The Air Force special operator was assigned to a Special Forces A-Team (ODA) from the 7th SFG(A) during late 2019. The team was supporting Afghan military units battling the Taliban. It was Rogers’s second deployment to Afghanistan as he had previously been there in 2017. 

The unit came through a village where Taliban fighters launched several rocket-propelled grenades (RPGs) at the team as they attacked a Taliban HQs and arms cache that they had located in a former school. 

“We counted over 20 rocket-propelled grenades that were fired at our convoy, and two RPGs went right across the hood of our vehicle as we were trying to return fire,” Rogers remembered in an interview.

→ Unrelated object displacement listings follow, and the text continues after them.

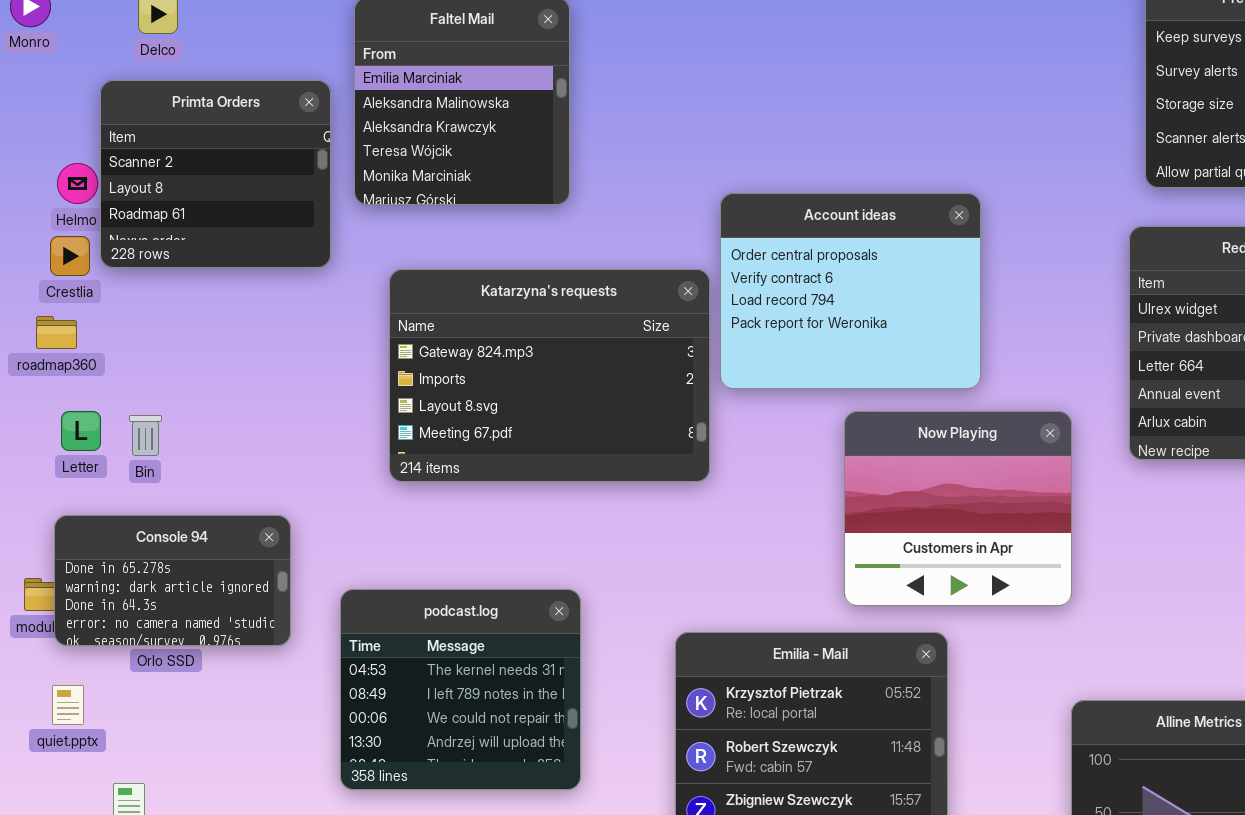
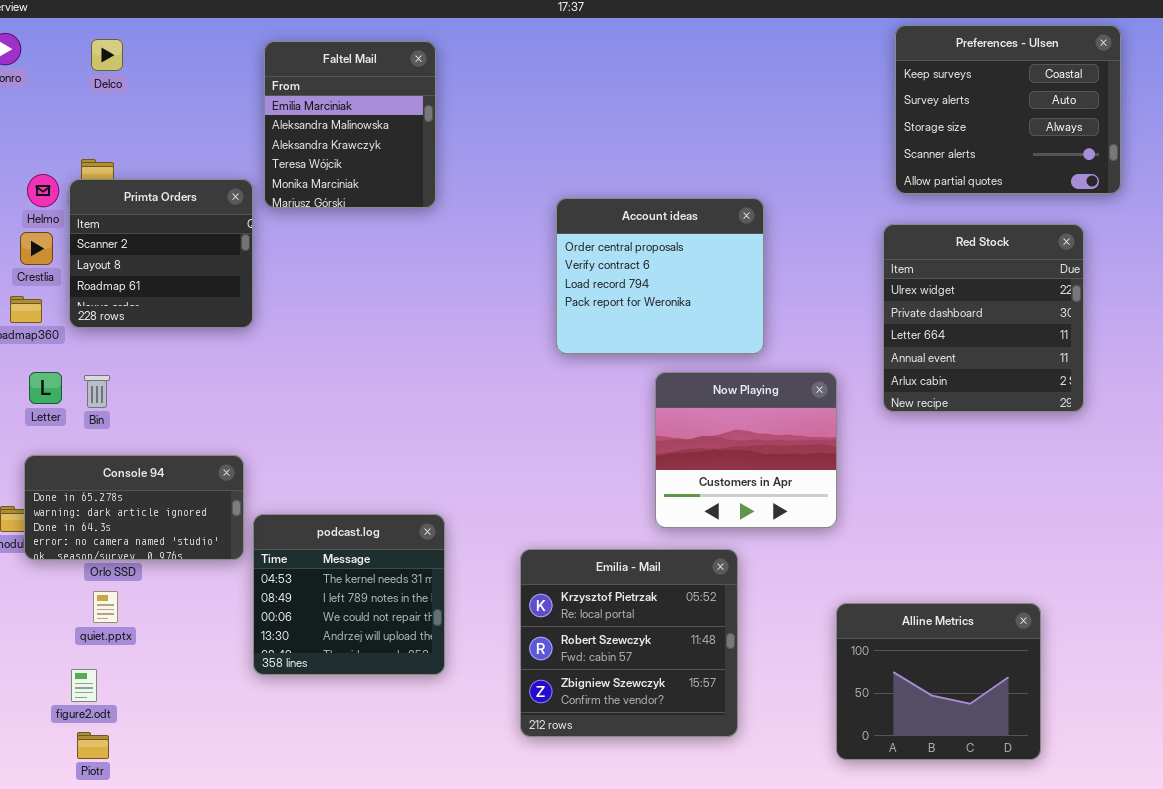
Primta Orders: [100,80,331,268] -> [69,179,253,328], moved
Katarzyna's requests: [389,269,710,482] -> none, closed
Console 94: [54,515,291,646] -> [24,455,244,560], resized
quiet.pptx: [52,685,84,725] -> [93,591,118,623], moved

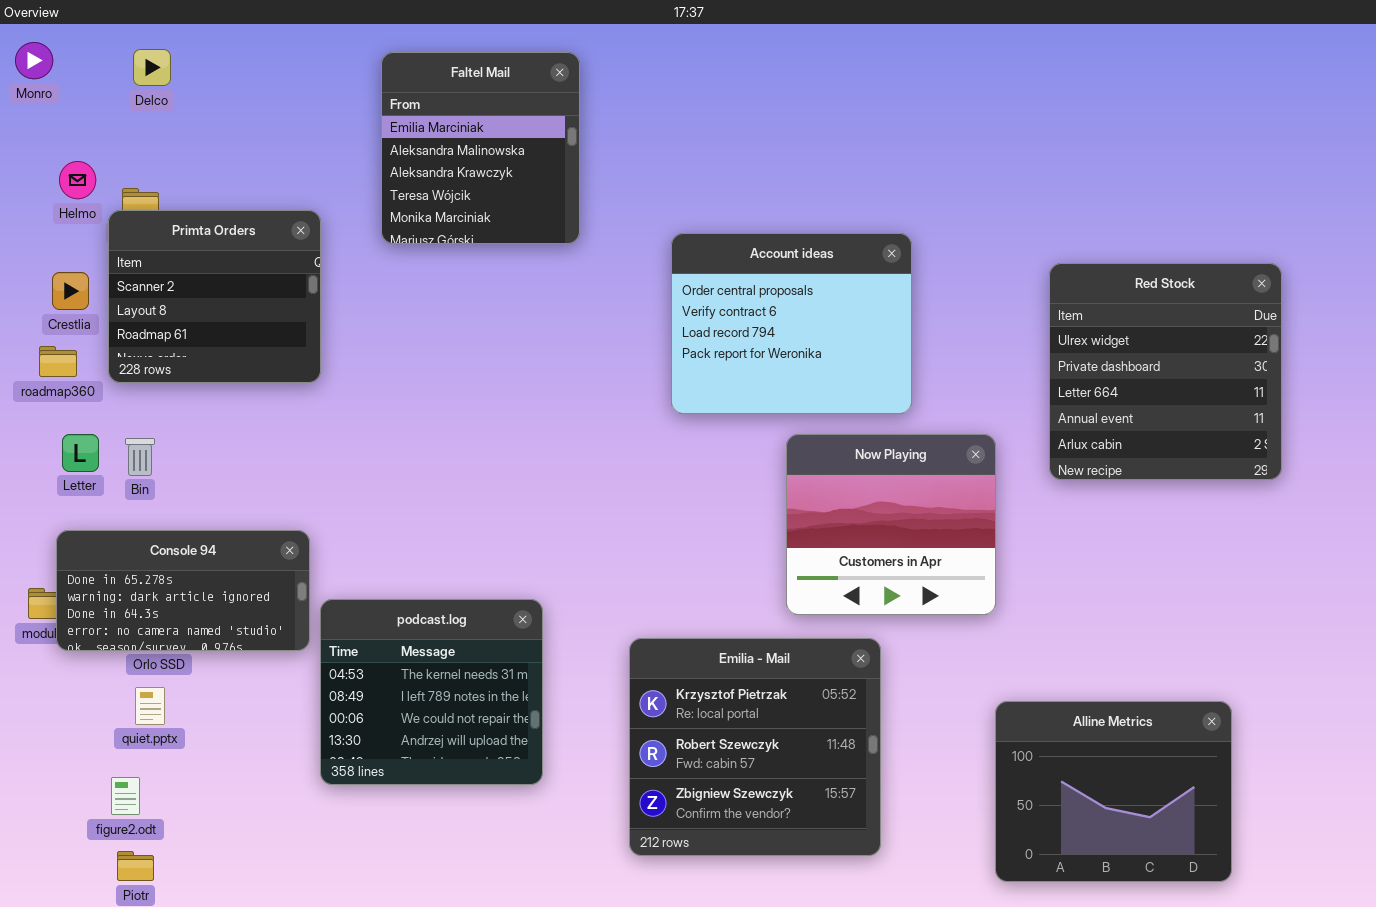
Preferences - Ulsen: [895,25,1121,194] -> none, closed
Faltel Mail: [264,41,436,208] -> [381,52,580,244], moved
Helmo: [27,174,59,207] -> [59,161,96,199], moved

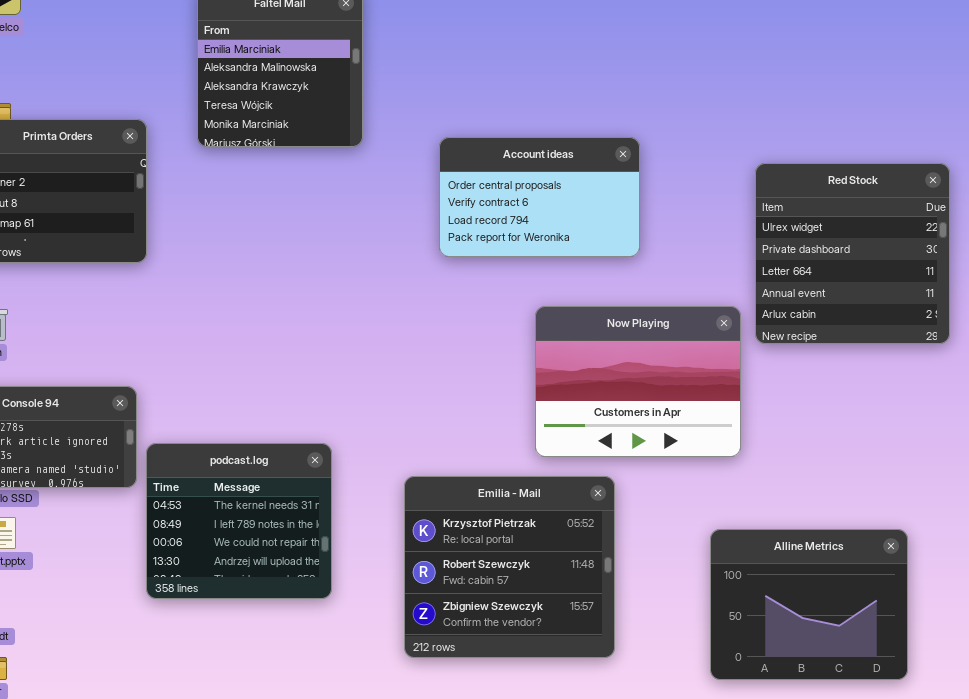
Account ideas: [671,233,912,414] -> [439,137,640,257], resized
Now Playing: [786,434,996,615] -> [535,306,741,457], resized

“There were piles and piles of radio equipment and different kinds of electronics, Taliban propaganda, and about 50 to 60 pounds of homemade explosives,” he added. “Ammunition for all different kinds of weapons, mortars, and stacks of rocket boosters were also found there.”

American troops in Afghanistan wait for helicopters during operations. (USAF)

Rogers and the SF communication sergeant were sorting through a veritable treasure trove of intelligence when the ODA’s intelligence sergeant asked them to leave the room. That move possibly saved Rogers’s life. As he moved out of the area, he observed the SF operations and intelligence sergeant, an SF radio operator, and the SF engineer sergeant go through the papers and explosives. Then, suddenly, through his night-vision goggles (NVGs), he saw a tremendous flash, followed by two explosions. 

“We then felt the concussive force from the explosion and immediately thought we were under attack, so we prepared to fire back.”

It wasn’t an attack, but an accidental discharge (AD) by one of the Afghan allied forces into the pile of RPG rounds. In his interview, Rogers described the scene of the fire as “apocalyptic.” Everything was covered in fuel.